Problem to work on =>
In the listing below, reproduce word for word the lines from the one containing "بعض السمات مجهولة" to the one containing "الشعر أو الجلد،", including both of those lines.

=== Data supplied ===

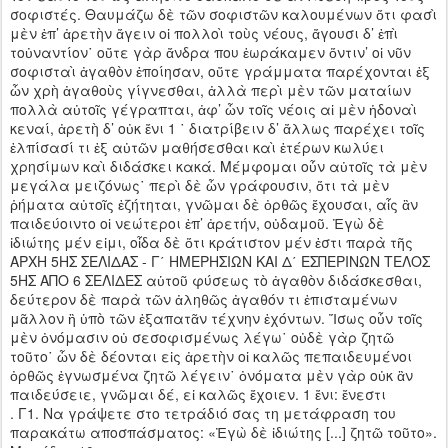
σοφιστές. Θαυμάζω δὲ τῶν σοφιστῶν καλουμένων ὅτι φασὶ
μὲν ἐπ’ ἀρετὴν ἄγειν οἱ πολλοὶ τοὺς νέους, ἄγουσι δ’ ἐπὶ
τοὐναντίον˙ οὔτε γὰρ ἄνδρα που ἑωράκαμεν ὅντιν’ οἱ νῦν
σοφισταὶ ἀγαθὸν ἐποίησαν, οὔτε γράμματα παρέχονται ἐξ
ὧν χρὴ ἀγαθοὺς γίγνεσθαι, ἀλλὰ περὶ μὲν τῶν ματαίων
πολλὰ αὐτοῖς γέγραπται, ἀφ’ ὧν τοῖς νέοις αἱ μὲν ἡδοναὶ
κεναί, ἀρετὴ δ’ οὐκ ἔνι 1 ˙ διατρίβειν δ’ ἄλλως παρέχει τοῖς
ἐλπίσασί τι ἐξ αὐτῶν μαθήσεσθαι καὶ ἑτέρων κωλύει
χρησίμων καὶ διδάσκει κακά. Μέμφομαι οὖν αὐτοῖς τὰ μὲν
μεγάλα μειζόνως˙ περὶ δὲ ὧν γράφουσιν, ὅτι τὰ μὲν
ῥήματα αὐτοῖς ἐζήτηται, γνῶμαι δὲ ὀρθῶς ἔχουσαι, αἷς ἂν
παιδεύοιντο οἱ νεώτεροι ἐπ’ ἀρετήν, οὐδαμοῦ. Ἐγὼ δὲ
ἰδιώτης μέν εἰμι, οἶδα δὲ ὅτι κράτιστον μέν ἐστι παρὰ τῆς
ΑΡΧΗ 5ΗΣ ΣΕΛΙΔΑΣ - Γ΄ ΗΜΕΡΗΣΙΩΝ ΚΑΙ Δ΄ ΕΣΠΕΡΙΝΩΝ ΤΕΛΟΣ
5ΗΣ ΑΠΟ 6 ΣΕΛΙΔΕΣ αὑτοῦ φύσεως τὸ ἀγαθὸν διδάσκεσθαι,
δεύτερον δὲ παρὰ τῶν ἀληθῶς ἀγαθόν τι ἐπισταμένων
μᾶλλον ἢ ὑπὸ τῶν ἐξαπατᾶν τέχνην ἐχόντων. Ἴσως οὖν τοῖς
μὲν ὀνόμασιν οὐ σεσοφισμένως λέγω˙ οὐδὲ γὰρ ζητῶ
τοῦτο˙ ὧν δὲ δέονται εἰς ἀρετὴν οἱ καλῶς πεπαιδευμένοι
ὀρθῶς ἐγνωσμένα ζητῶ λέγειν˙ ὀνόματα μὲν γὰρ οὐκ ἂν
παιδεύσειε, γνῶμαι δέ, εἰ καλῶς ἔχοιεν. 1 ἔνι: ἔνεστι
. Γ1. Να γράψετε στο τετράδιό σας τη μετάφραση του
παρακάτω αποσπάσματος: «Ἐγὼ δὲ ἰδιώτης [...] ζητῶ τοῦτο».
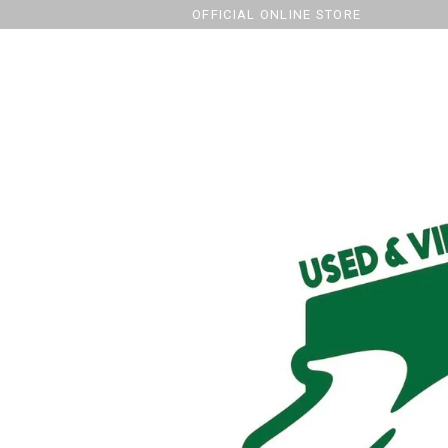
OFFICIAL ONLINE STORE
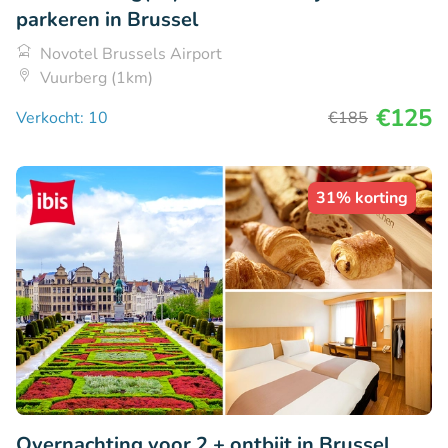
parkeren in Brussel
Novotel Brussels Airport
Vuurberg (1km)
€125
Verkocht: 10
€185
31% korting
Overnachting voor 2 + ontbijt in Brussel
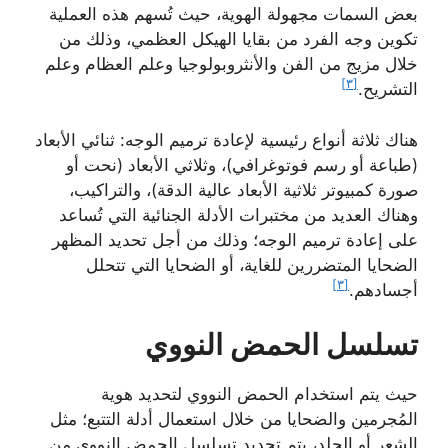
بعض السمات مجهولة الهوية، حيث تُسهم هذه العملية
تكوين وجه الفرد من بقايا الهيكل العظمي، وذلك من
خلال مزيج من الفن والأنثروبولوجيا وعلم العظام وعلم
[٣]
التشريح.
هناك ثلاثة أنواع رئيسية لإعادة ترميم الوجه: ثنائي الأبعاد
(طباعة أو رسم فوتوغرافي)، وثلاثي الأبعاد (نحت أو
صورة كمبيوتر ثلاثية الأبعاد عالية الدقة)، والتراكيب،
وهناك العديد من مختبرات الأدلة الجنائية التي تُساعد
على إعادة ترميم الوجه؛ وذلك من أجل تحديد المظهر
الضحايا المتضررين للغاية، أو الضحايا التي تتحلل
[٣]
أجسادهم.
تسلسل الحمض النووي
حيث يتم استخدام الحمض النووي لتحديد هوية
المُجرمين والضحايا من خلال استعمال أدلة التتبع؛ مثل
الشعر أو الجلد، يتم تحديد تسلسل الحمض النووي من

===
=== Data supplied ===

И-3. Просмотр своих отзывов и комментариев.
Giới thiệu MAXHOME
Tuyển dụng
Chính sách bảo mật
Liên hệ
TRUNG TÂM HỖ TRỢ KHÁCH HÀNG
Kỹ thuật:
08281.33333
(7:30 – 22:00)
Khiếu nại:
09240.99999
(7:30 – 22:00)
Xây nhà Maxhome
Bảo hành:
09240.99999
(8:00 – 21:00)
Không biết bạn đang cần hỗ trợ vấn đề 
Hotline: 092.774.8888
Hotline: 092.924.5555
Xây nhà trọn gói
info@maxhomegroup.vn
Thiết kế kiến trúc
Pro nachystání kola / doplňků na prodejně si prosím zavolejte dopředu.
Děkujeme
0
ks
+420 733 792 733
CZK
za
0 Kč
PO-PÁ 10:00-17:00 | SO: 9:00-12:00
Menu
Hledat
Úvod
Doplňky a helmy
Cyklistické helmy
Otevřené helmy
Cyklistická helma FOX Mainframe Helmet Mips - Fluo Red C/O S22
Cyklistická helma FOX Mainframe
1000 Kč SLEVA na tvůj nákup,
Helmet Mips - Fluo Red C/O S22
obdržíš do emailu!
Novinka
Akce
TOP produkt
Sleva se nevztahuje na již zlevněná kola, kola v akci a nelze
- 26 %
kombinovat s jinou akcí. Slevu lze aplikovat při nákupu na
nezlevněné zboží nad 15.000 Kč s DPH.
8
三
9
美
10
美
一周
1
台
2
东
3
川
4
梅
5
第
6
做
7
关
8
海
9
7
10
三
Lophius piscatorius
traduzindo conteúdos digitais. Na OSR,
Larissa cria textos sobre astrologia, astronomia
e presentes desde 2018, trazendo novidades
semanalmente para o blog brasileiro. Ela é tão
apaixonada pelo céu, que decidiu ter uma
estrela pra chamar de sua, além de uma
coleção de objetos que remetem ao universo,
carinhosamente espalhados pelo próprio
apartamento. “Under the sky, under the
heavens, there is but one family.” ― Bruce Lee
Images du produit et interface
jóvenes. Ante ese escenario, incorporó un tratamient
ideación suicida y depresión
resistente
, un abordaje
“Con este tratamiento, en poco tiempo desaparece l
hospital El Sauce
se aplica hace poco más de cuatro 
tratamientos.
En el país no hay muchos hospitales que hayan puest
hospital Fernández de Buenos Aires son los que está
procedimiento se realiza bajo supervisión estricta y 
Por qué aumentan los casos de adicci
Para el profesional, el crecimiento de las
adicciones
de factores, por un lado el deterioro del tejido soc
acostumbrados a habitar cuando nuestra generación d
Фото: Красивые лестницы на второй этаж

===

Solution for this problem =>
بعض السمات مجهولة الهوية، حيث تُسهم هذه العملية
تكوين وجه الفرد من بقايا الهيكل العظمي، وذلك من
خلال مزيج من الفن والأنثروبولوجيا وعلم العظام وعلم
[٣]
التشريح.
هناك ثلاثة أنواع رئيسية لإعادة ترميم الوجه: ثنائي الأبعاد
(طباعة أو رسم فوتوغرافي)، وثلاثي الأبعاد (نحت أو
صورة كمبيوتر ثلاثية الأبعاد عالية الدقة)، والتراكيب،
وهناك العديد من مختبرات الأدلة الجنائية التي تُساعد
على إعادة ترميم الوجه؛ وذلك من أجل تحديد المظهر
الضحايا المتضررين للغاية، أو الضحايا التي تتحلل
[٣]
أجسادهم.
تسلسل الحمض النووي
حيث يتم استخدام الحمض النووي لتحديد هوية
المُجرمين والضحايا من خلال استعمال أدلة التتبع؛ مثل
الشعر أو الجلد، يتم تحديد تسلسل الحمض النووي من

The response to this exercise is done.